After I had been extricated I sat down on the edge of the stone hearth, where I had set my cup of cider, near Grace’s knee. I hated to break the comfortable silence. “I—there’s another reason I came home, just now,” I said; and everyone stopped whatever they were doing and looked at me. The silence was splintered, not just by my words. I looked down into my cup. “I’ve been putting off telling you. It’s—it’s about Grace.”
My oldest sister laid the little shin on her knees and crossed her hands over it before she looked at me; and then her eyes were anxious. “What is it?”

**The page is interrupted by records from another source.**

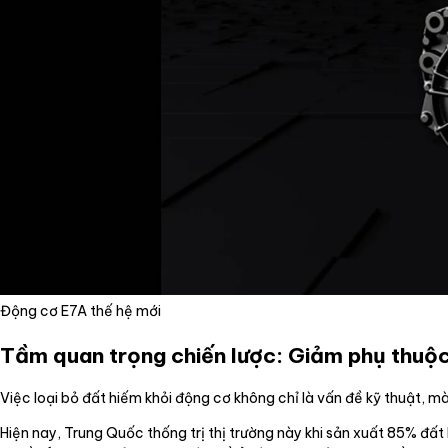
Động cơ E7A thế hệ mới
Tầm quan trọng chiến lược: Giảm phụ thuộ
Việc loại bỏ đất hiếm khỏi động cơ không chỉ là vấn đề kỹ thuật, m
Hiện nay, Trung Quốc thống trị thị trường này khi sản xuất 85% đấ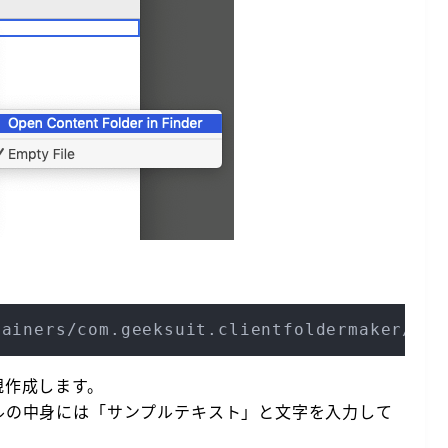
。
ners/com.geeksuit.clientfoldermaker/Data
規作成します。
ファイルの中身には「サンプルテキスト」と文字を入力して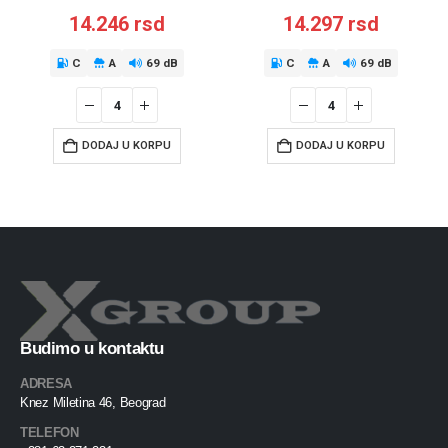
14.246
rsd
14.297
rsd
C
A
69 dB
C
A
69 dB
DODAJ U KORPU
DODAJ U KORPU
Budimo u kontaktu
ADRESA
Knez Miletina 46, Beograd
TELEFON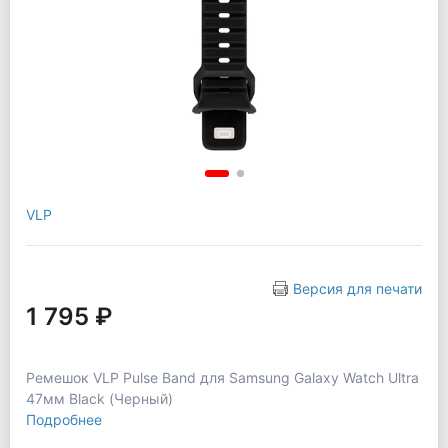
VLP
Версия для печати
1 795 ₽
Ремешок VLP Pulse Band для Samsung Galaxy Watch Ultra
47мм Black (Черный)
Подробнее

I didn’t know any good way to lead up to it. “Robbie’s come home,” I said, very low. “He put in at the city dock the morning of the day I came home, I came to tell you—so you wouldn’t marry Mr. Lawrey till you’d
seen him again.”
Grace gasped when I first mentioned Robbie’s name, and put out her hands, which I seized. “Robbie?” she said. “Oh, is it true? I can’t believe it, I’ve thought of it for so long. Beauty, is it true?”

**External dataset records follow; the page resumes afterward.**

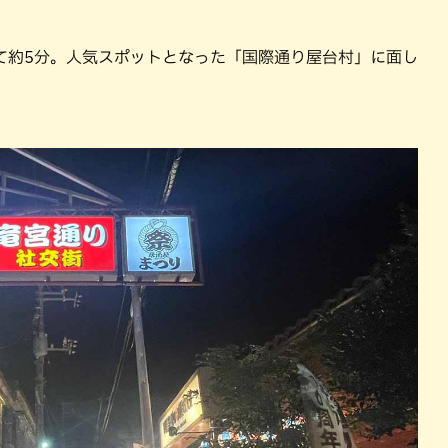
て約5分。人気スポットとなった「国際通り屋台村」に面し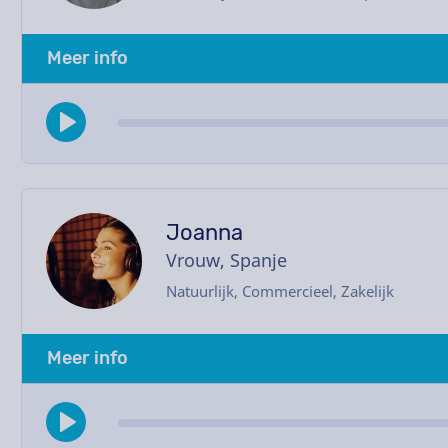
Meer info
Joanna
Vrouw, Spanje
Natuurlijk, Commercieel, Zakelijk
Meer info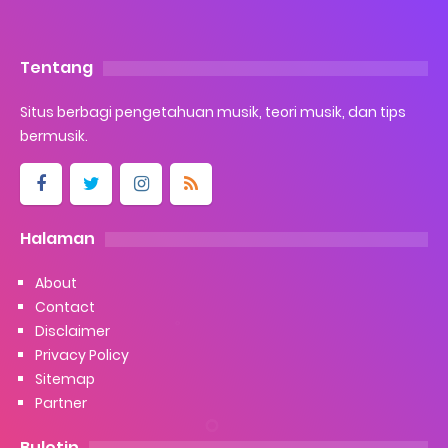
Tentang
Situs berbagi pengetahuan musik, teori musik, dan tips
bermusik.
Halaman
About
Contact
Disclaimer
Privacy Policy
Sitemap
Partner
Buletin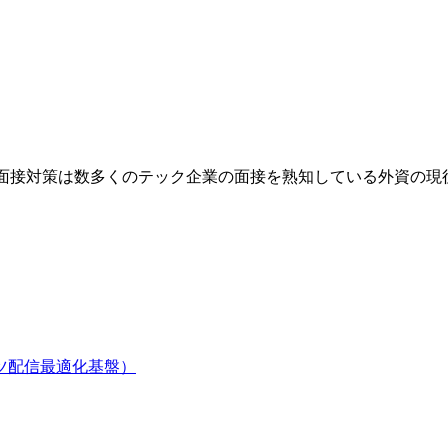
業です。面接対策は数多くのテック企業の面接を熟知している外資
テンツ配信最適化基盤）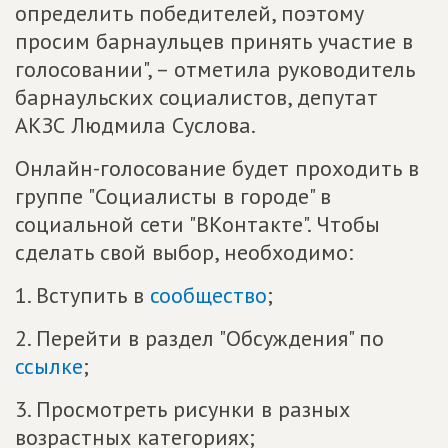
определить победителей, поэтому
просим барнаульцев принять участие в
голосовании", – отметила руководитель
барнаульских социалистов, депутат
АКЗС Людмила Суслова.
Онлайн-голосование будет проходить в
группе "Социалисты в городе" в
социальной сети "ВКонтакте". Чтобы
сделать свой выбор, необходимо:
1. Вступить в
сообщество
;
2. Перейти в раздел "Обсуждения" по
ссылке
;
3. Просмотреть рисунки в разных
возрастных категориях;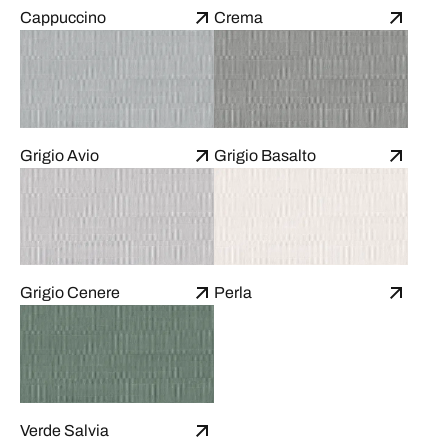
Cappuccino
Crema
Grigio Avio
Grigio Basalto
Grigio Cenere
Perla
Verde Salvia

I nodded as she stared at me, and then her eyes went blank, and she fell forwards in my lap in a faint. I lifted her gently back into her chair as the rest of the family stood up and started forwards. Father slid a pillow under her head, and Hope disappeared into the kitchen and returned with an evil-smelling little bottle, Grace stirred and sat up, looking at us as we crouched around her. “It had better be true, now,” said Father grimly. “I know,” I answered in an undertone. “But it is.”
Grace looked around slowly until her eyes rested on me, and her gaze cleared. “How do you know? Tell me everything. Have you seen him? But you said he was in the city. Please—”

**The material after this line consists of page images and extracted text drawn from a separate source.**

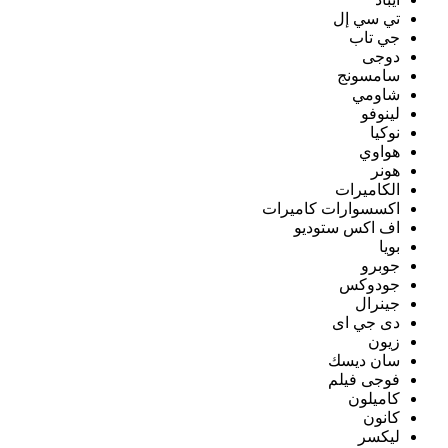
تي سي إل
جي تاب
دوجى
سامسونج
شاومي
لينوفو
نوكيا
هواوي
هونر
الكاميرات
اكسسوارات كاميرات
اف اكس ستوديو
بويا
جوبرو
جودوكس
جينرال
دى جي اى
زيون
سان ديسك
فوجى فيلم
كاميلون
كانون
ليكسر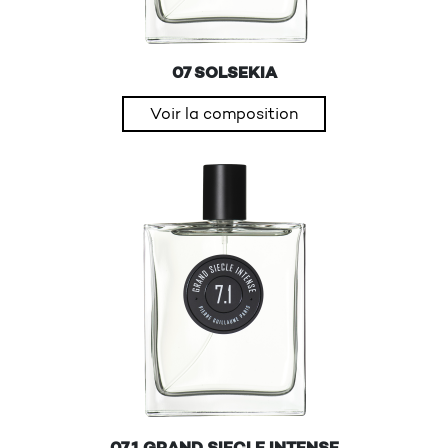
07 SOLSEKIA
Voir la composition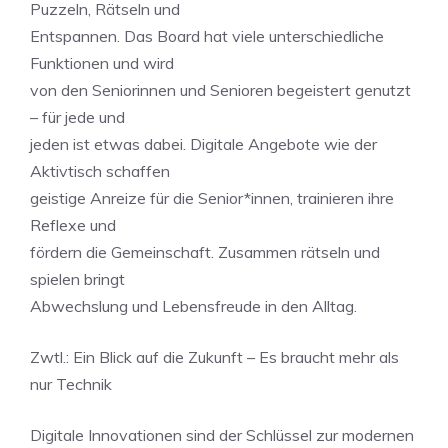
Puzzeln, Rätseln und
Entspannen. Das Board hat viele unterschiedliche
Funktionen und wird
von den Seniorinnen und Senioren begeistert genutzt
– für jede und
jeden ist etwas dabei. Digitale Angebote wie der
Aktivtisch schaffen
geistige Anreize für die Senior*innen, trainieren ihre
Reflexe und
fördern die Gemeinschaft. Zusammen rätseln und
spielen bringt
Abwechslung und Lebensfreude in den Alltag.
Zwtl.: Ein Blick auf die Zukunft – Es braucht mehr als
nur Technik
Digitale Innovationen sind der Schlüssel zur modernen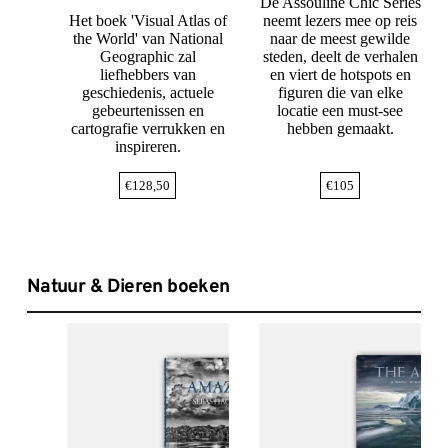
De Assouline Chic Series
Het boek 'Visual Atlas of
neemt lezers mee op reis
the World' van National
naar de meest gewilde
Geographic zal
steden, deelt de verhalen
liefhebbers van
en viert de hotspots en
geschiedenis, actuele
figuren die van elke
gebeurtenissen en
locatie een must-see
cartografie verrukken en
hebben gemaakt.
inspireren.
€
128,50
€
105
Natuur & Dieren boeken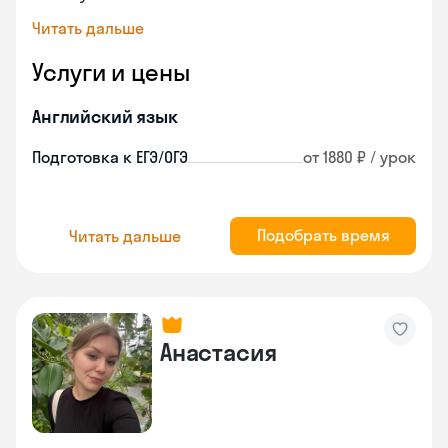
Читать дальше
Услуги и цены
Английский язык
Подготовка к ЕГЭ/ОГЭ
от 1880 ₽ / урок
Подобрать время
Читать дальше
Анастасия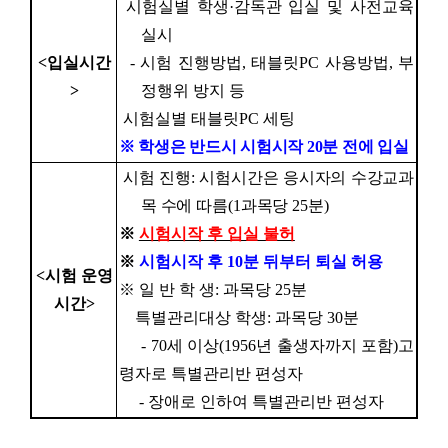
시험실별 학생
·
감독관 입실 및 사전교육
실시
<
입실시간
-
시험 진행방법
,
태블릿
PC
사용방법
,
부
>
정행위 방지 등
시험실별 태블릿
PC
세팅
※
학생은 반드시 시험시작
20
분 전에 입실
시험 진행
:
시험시간은 응시자의 수강교과
목 수에 따름
(1
과목당
25
분
)
※
시험시작 후 입실 불허
※
시험시작 후
10
분 뒤부터 퇴실 허용
<
시험 운영
※
일 반 학 생
:
과목당
25
분
시간
>
특별관리대상 학생
:
과목당
30
분
- 70
세 이상
(1956
년 출생자까지 포함
)
고
령자로 특별관리반 편성자
-
장애로 인하여 특별관리반 편성자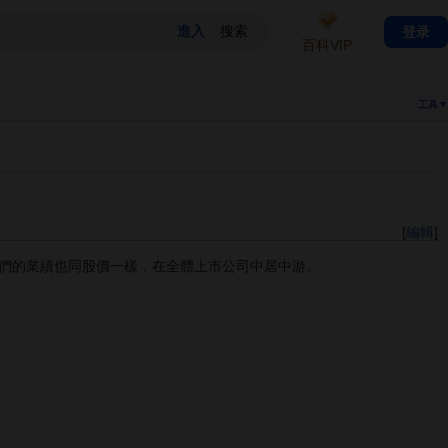
登录
百科VIP
工具▼
[
編輯
]
們的業績也同股價一樣，在全體上市公司中居中游。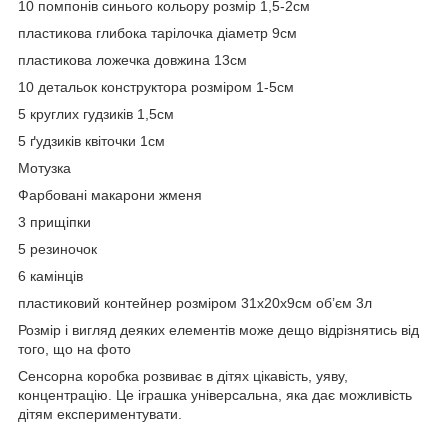
10 помпонів синього кольору розмір 1,5-2см
пластикова глибока тарілочка діаметр 9см
пластикова ложечка довжина 13см
10 детальок конструктора розміром 1-5см
5 круглих гудзиків 1,5см
5 ґудзиків квіточки 1см
Мотузка
Фарбовані макарони жменя
3 прищіпки
5 резиночок
6 камінців
пластиковий контейнер розміром 31х20х9см обʼєм 3л
Розмір і вигляд деяких елементів може дещо відрізнятись від
того, що на фото
Сенсорна коробка розвиває в дітях цікавість, уяву,
концентрацію. Це іграшка універсальна, яка дає можливість
дітям експериментувати.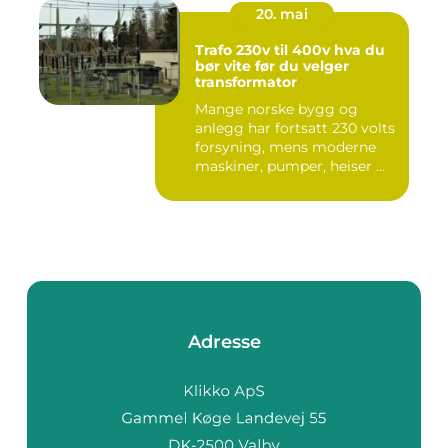
20. mai
Trafo 230v til 400v hva du
bør vite før du velger
transformator
Mange norske bygg og
anlegg har fortsatt 230 volts
forsyning, mens moderne
maskiner, pumper, heiser ...
Adresse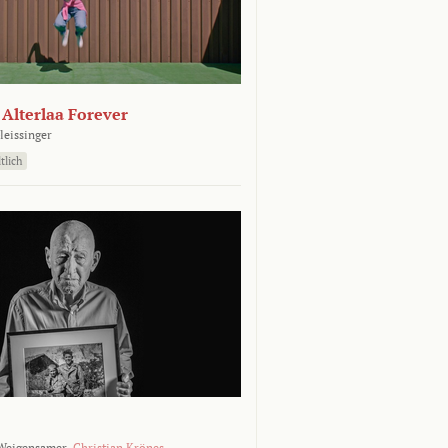
- Alterlaa Forever
leissinger
tlich
Weigensamer,
Christian Krönes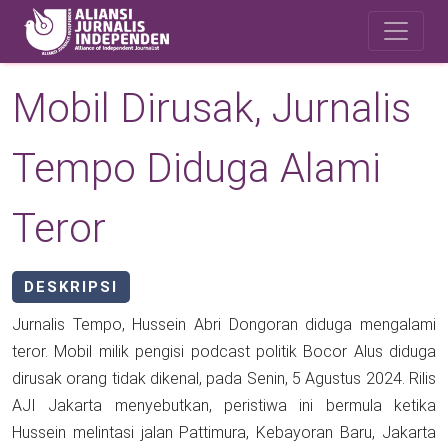
Skip to main content
Safety Corner
Mobil Dirusak, Jurnalis
Tempo Diduga Alami
Teror
DESKRIPSI
Jurnalis Tempo, Hussein Abri Dongoran diduga mengalami
teror. Mobil milik pengisi podcast politik Bocor Alus diduga
dirusak orang tidak dikenal, pada Senin, 5 Agustus 2024. Rilis
AJI Jakarta menyebutkan, peristiwa ini bermula ketika
Hussein melintasi jalan Pattimura, Kebayoran Baru, Jakarta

“I saw him the same way I saw you and Hope talking in the parlour, that morning,” I said, and her eyes widened, and I heard Hope catch her breath. “The White Raven is a wreck; I don’t know how he managed to bring her home at all. And he looks ill, and tired. But he’s alive. And I don’t know what he’ll do when he finds out what’s happened to you—to all of us.”
“Alive,” whispered Grace, and she looked at Father, with her eyes as big and bright as summer raindrops. “We must invite him to come here as soon as he may. He can rest here, and regain his strength.”
Father stood up and walked around the room, and paused as he returned to the fireplace. “You’re sure,” he said to me, wishing for reassurance and yet unsure that he could accept it. I nodded.
“Magic,” murmured Ger. “Ah, well.”
Father took another turn around the room—it was too small a room for a man of his size and hasty stride—and paused again. “I shall write to him at once. There will be business arrangements to be made also. Perhaps I should go myself.” He stood irresolute.